Bashing enemies, flying spaceships and creating with music -- Game Design Showcase features pros in student clothing
By Bill Steele
It's getting harder to tell the students from the pros. Looking over the shoulders of the students (and occasional civilians) who converged on the Spring 2007 Game Design Showcase in Upson Hall May 9 to try out games created in this semester's classes, you might think you were in a commercial arcade. Some impressions:
Animated characters hop and skip across the screen, jumping over obstacles, encountering and bashing enemies -- and occasionally getting bashed, producing the dreaded "Game over" message. Or sometimes the more direct "You're dead!"
On some screens the action is two-dimensional. On others you look down on the field of play. In Deadwing, one of the most sophisticated games, you pilot a spaceship through incredibly detailed Star Wars-style graphics. The level of sophistication grows with experience: The simplest games come out of CS 300, the beginning game-design course. Deadwing comes out of CS 400, a course students can take repeatedly to continually improve their projects.
Some beginners' games make up for their simplicity with creativity and whimsy, as if the students know their games will never be in stores, so they let their imaginations run wild. A poster proclaims, "Throw your enemies at each other, through walls and right into your babies' mouths!" A game called Music Monsters turns the computer keyboard into a piano keyboard (one octave complete with sharps and flats), and the music played on it confers powers on the character sent out to explore an alien planet.

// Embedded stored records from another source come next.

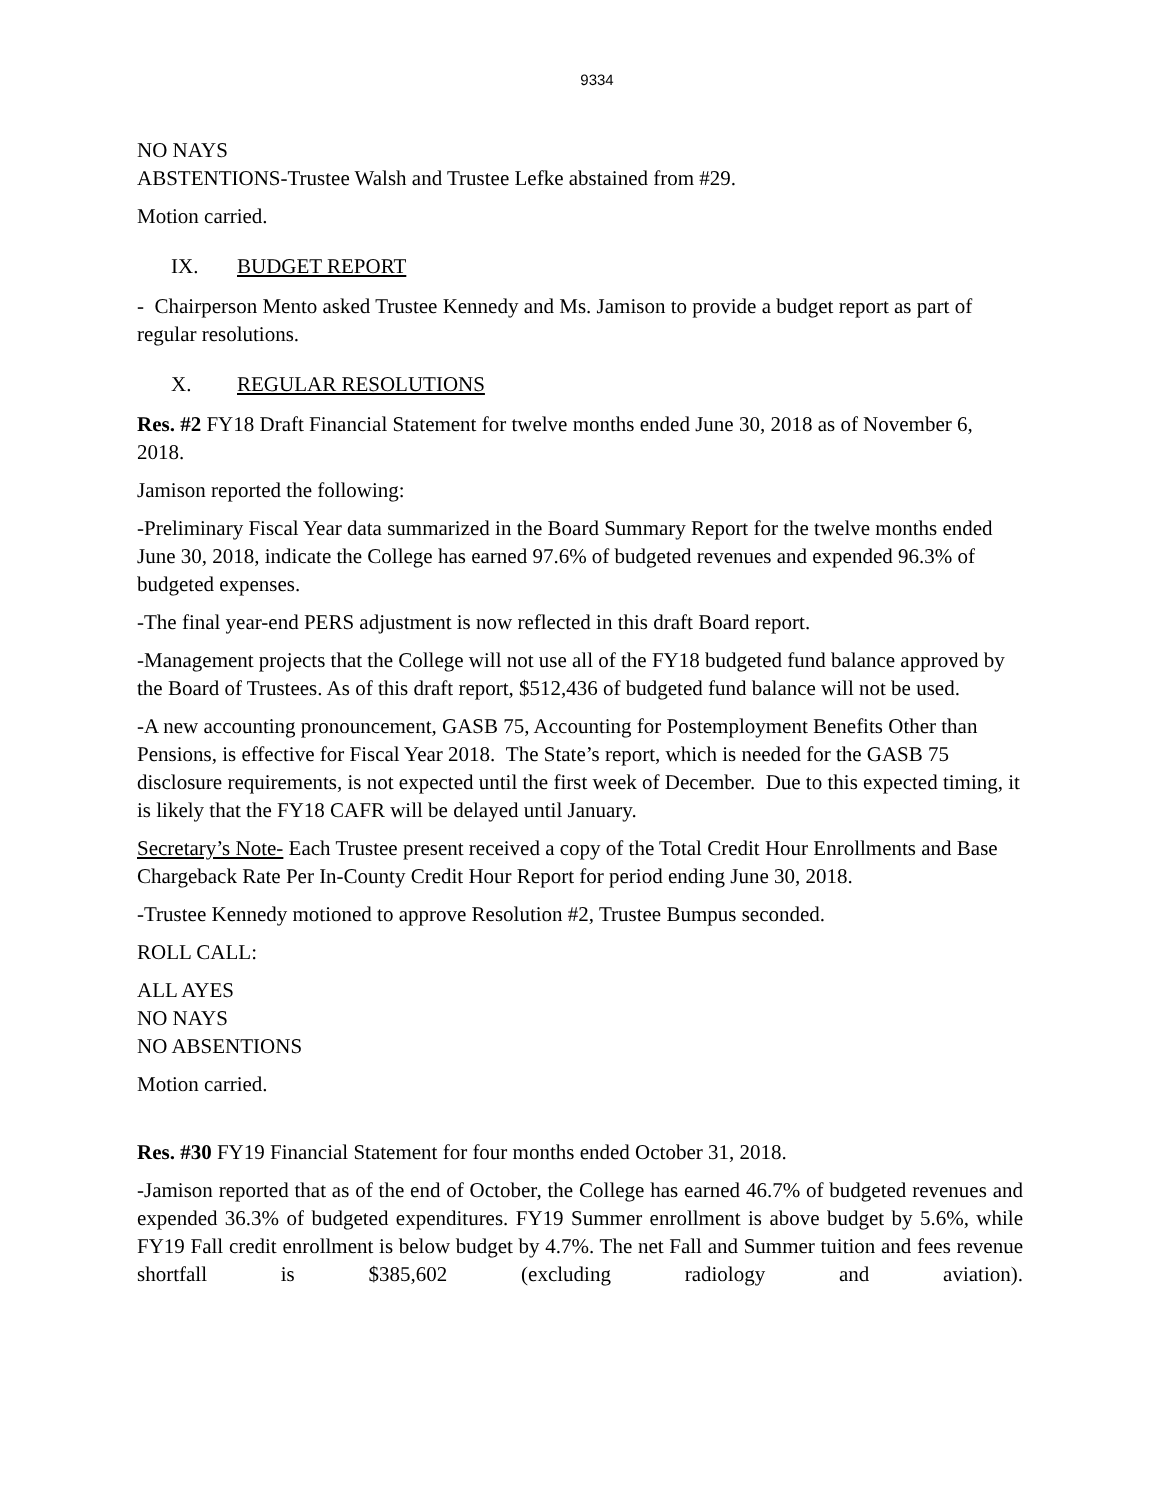9334
NO NAYS
ABSTENTIONS-Trustee Walsh and Trustee Lefke abstained from #29.
Motion carried.
IX. BUDGET REPORT
- Chairperson Mento asked Trustee Kennedy and Ms. Jamison to provide a budget report as part of regular resolutions.
X. REGULAR RESOLUTIONS
Res. #2 FY18 Draft Financial Statement for twelve months ended June 30, 2018 as of November 6, 2018.
Jamison reported the following:
-Preliminary Fiscal Year data summarized in the Board Summary Report for the twelve months ended June 30, 2018, indicate the College has earned 97.6% of budgeted revenues and expended 96.3% of budgeted expenses.
-The final year-end PERS adjustment is now reflected in this draft Board report.
-Management projects that the College will not use all of the FY18 budgeted fund balance approved by the Board of Trustees. As of this draft report, $512,436 of budgeted fund balance will not be used.
-A new accounting pronouncement, GASB 75, Accounting for Postemployment Benefits Other than Pensions, is effective for Fiscal Year 2018. The State’s report, which is needed for the GASB 75 disclosure requirements, is not expected until the first week of December. Due to this expected timing, it is likely that the FY18 CAFR will be delayed until January.
Secretary’s Note- Each Trustee present received a copy of the Total Credit Hour Enrollments and Base Chargeback Rate Per In-County Credit Hour Report for period ending June 30, 2018.
-Trustee Kennedy motioned to approve Resolution #2, Trustee Bumpus seconded.
ROLL CALL:
ALL AYES
NO NAYS
NO ABSENTIONS
Motion carried.
Res. #30 FY19 Financial Statement for four months ended October 31, 2018.
-Jamison reported that as of the end of October, the College has earned 46.7% of budgeted revenues and expended 36.3% of budgeted expenditures. FY19 Summer enrollment is above budget by 5.6%, while FY19 Fall credit enrollment is below budget by 4.7%. The net Fall and Summer tuition and fees revenue shortfall is $385,602 (excluding radiology and aviation).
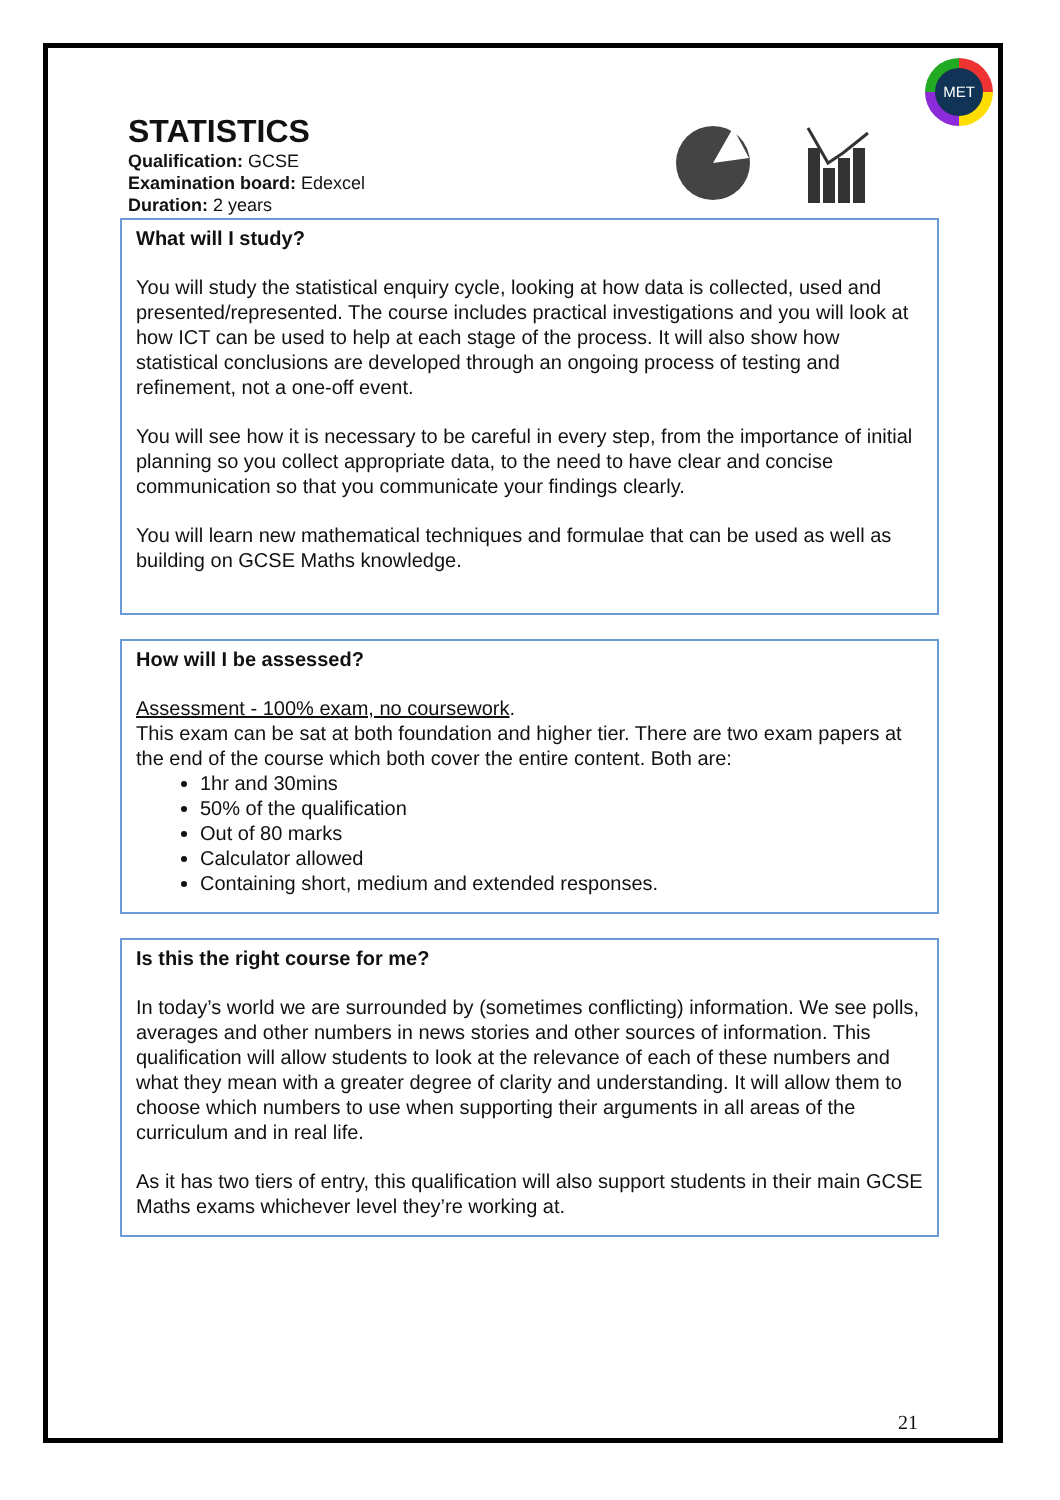STATISTICS
Qualification: GCSE
Examination board: Edexcel
Duration: 2 years
MET
What will I study?
You will study the statistical enquiry cycle, looking at how data is collected, used and presented/represented. The course includes practical investigations and you will look at how ICT can be used to help at each stage of the process. It will also show how statistical conclusions are developed through an ongoing process of testing and refinement, not a one-off event.
You will see how it is necessary to be careful in every step, from the importance of initial planning so you collect appropriate data, to the need to have clear and concise communication so that you communicate your findings clearly.
You will learn new mathematical techniques and formulae that can be used as well as building on GCSE Maths knowledge.
How will I be assessed?
Assessment - 100% exam, no coursework.
This exam can be sat at both foundation and higher tier. There are two exam papers at the end of the course which both cover the entire content. Both are:
1hr and 30mins
50% of the qualification
Out of 80 marks
Calculator allowed
Containing short, medium and extended responses.
Is this the right course for me?
In today’s world we are surrounded by (sometimes conflicting) information. We see polls, averages and other numbers in news stories and other sources of information. This qualification will allow students to look at the relevance of each of these numbers and what they mean with a greater degree of clarity and understanding. It will allow them to choose which numbers to use when supporting their arguments in all areas of the curriculum and in real life.
As it has two tiers of entry, this qualification will also support students in their main GCSE Maths exams whichever level they’re working at.
21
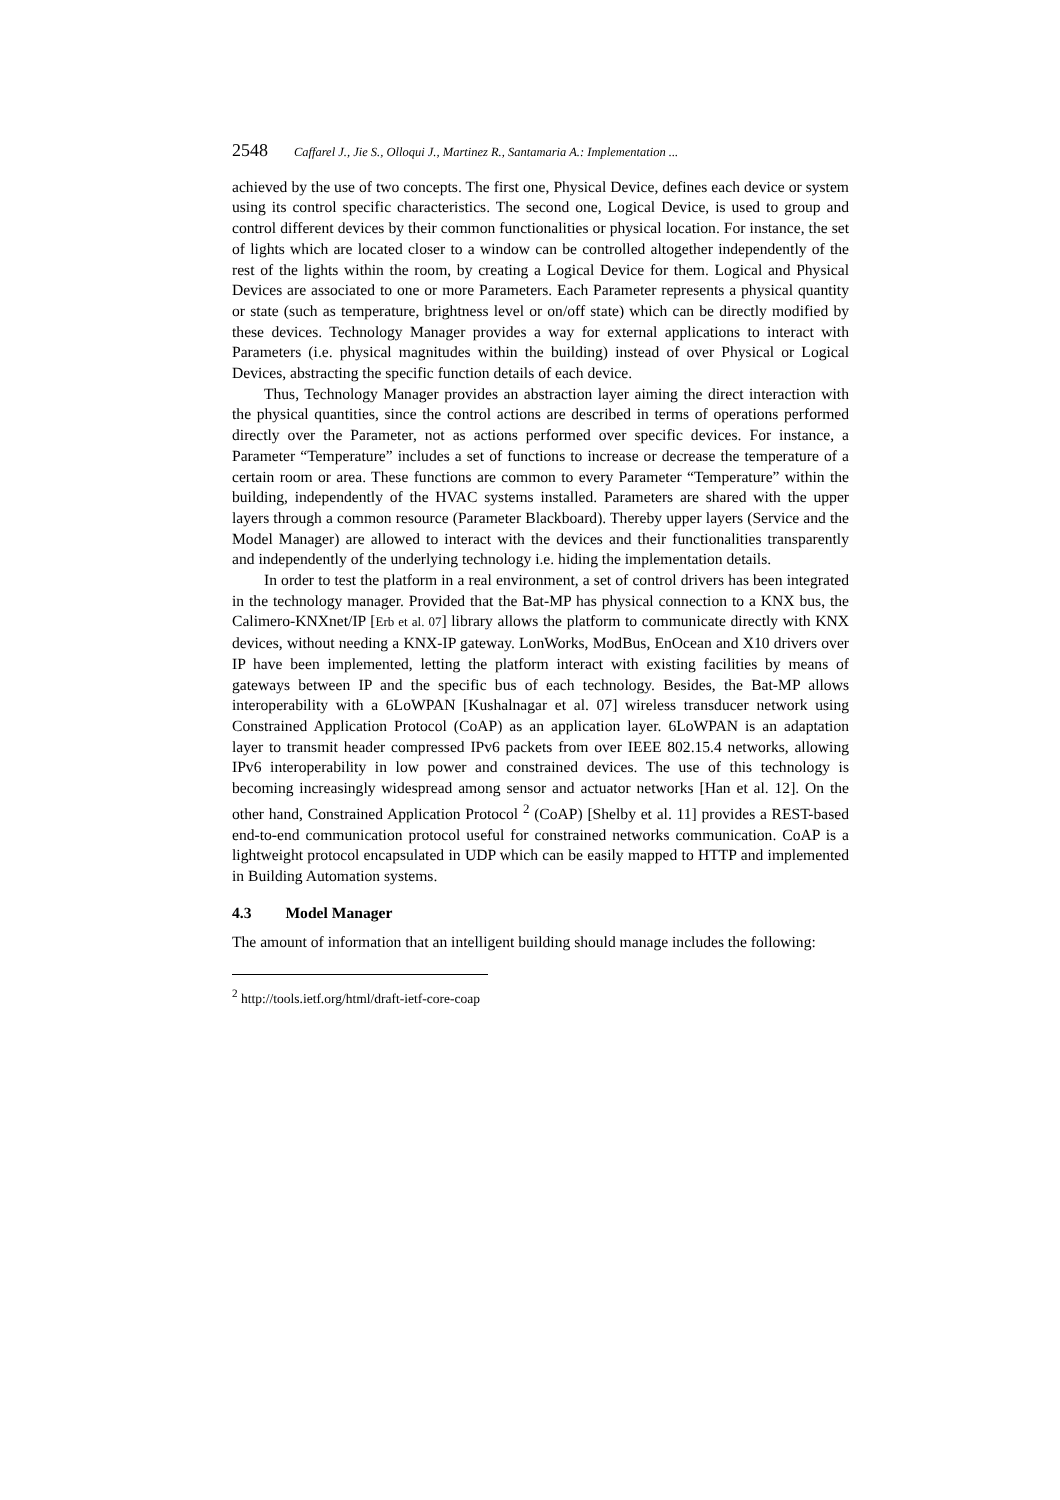2548 Caffarel J., Jie S., Olloqui J., Martinez R., Santamaria A.: Implementation ...
achieved by the use of two concepts. The first one, Physical Device, defines each device or system using its control specific characteristics. The second one, Logical Device, is used to group and control different devices by their common functionalities or physical location. For instance, the set of lights which are located closer to a window can be controlled altogether independently of the rest of the lights within the room, by creating a Logical Device for them. Logical and Physical Devices are associated to one or more Parameters. Each Parameter represents a physical quantity or state (such as temperature, brightness level or on/off state) which can be directly modified by these devices. Technology Manager provides a way for external applications to interact with Parameters (i.e. physical magnitudes within the building) instead of over Physical or Logical Devices, abstracting the specific function details of each device.
Thus, Technology Manager provides an abstraction layer aiming the direct interaction with the physical quantities, since the control actions are described in terms of operations performed directly over the Parameter, not as actions performed over specific devices. For instance, a Parameter “Temperature” includes a set of functions to increase or decrease the temperature of a certain room or area. These functions are common to every Parameter “Temperature” within the building, independently of the HVAC systems installed. Parameters are shared with the upper layers through a common resource (Parameter Blackboard). Thereby upper layers (Service and the Model Manager) are allowed to interact with the devices and their functionalities transparently and independently of the underlying technology i.e. hiding the implementation details.
In order to test the platform in a real environment, a set of control drivers has been integrated in the technology manager. Provided that the Bat-MP has physical connection to a KNX bus, the Calimero-KNXnet/IP [Erb et al. 07] library allows the platform to communicate directly with KNX devices, without needing a KNX-IP gateway. LonWorks, ModBus, EnOcean and X10 drivers over IP have been implemented, letting the platform interact with existing facilities by means of gateways between IP and the specific bus of each technology. Besides, the Bat-MP allows interoperability with a 6LoWPAN [Kushalnagar et al. 07] wireless transducer network using Constrained Application Protocol (CoAP) as an application layer. 6LoWPAN is an adaptation layer to transmit header compressed IPv6 packets from over IEEE 802.15.4 networks, allowing IPv6 interoperability in low power and constrained devices. The use of this technology is becoming increasingly widespread among sensor and actuator networks [Han et al. 12]. On the other hand, Constrained Application Protocol <sup>2</sup> (CoAP) [Shelby et al. 11] provides a REST-based end-to-end communication protocol useful for constrained networks communication. CoAP is a lightweight protocol encapsulated in UDP which can be easily mapped to HTTP and implemented in Building Automation systems.
4.3 Model Manager
The amount of information that an intelligent building should manage includes the following:
<sup>2</sup> http://tools.ietf.org/html/draft-ietf-core-coap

As usual, students do things they are not supposed to be able to do, such as making games for the Nintendo DS handheld game device. "Nintendo doesn't like you to do that," a student explains while using a stylus on the Nintendo's touch screen to control the flight of a spaceship, "but making cards that let you do it is a small industry in itself."
Looking over his shoulder is Keith Epstein of Ithaca-based Kionix Inc., which makes motion sensors used in games, one of several company representatives attending. One day some of these students will be pros.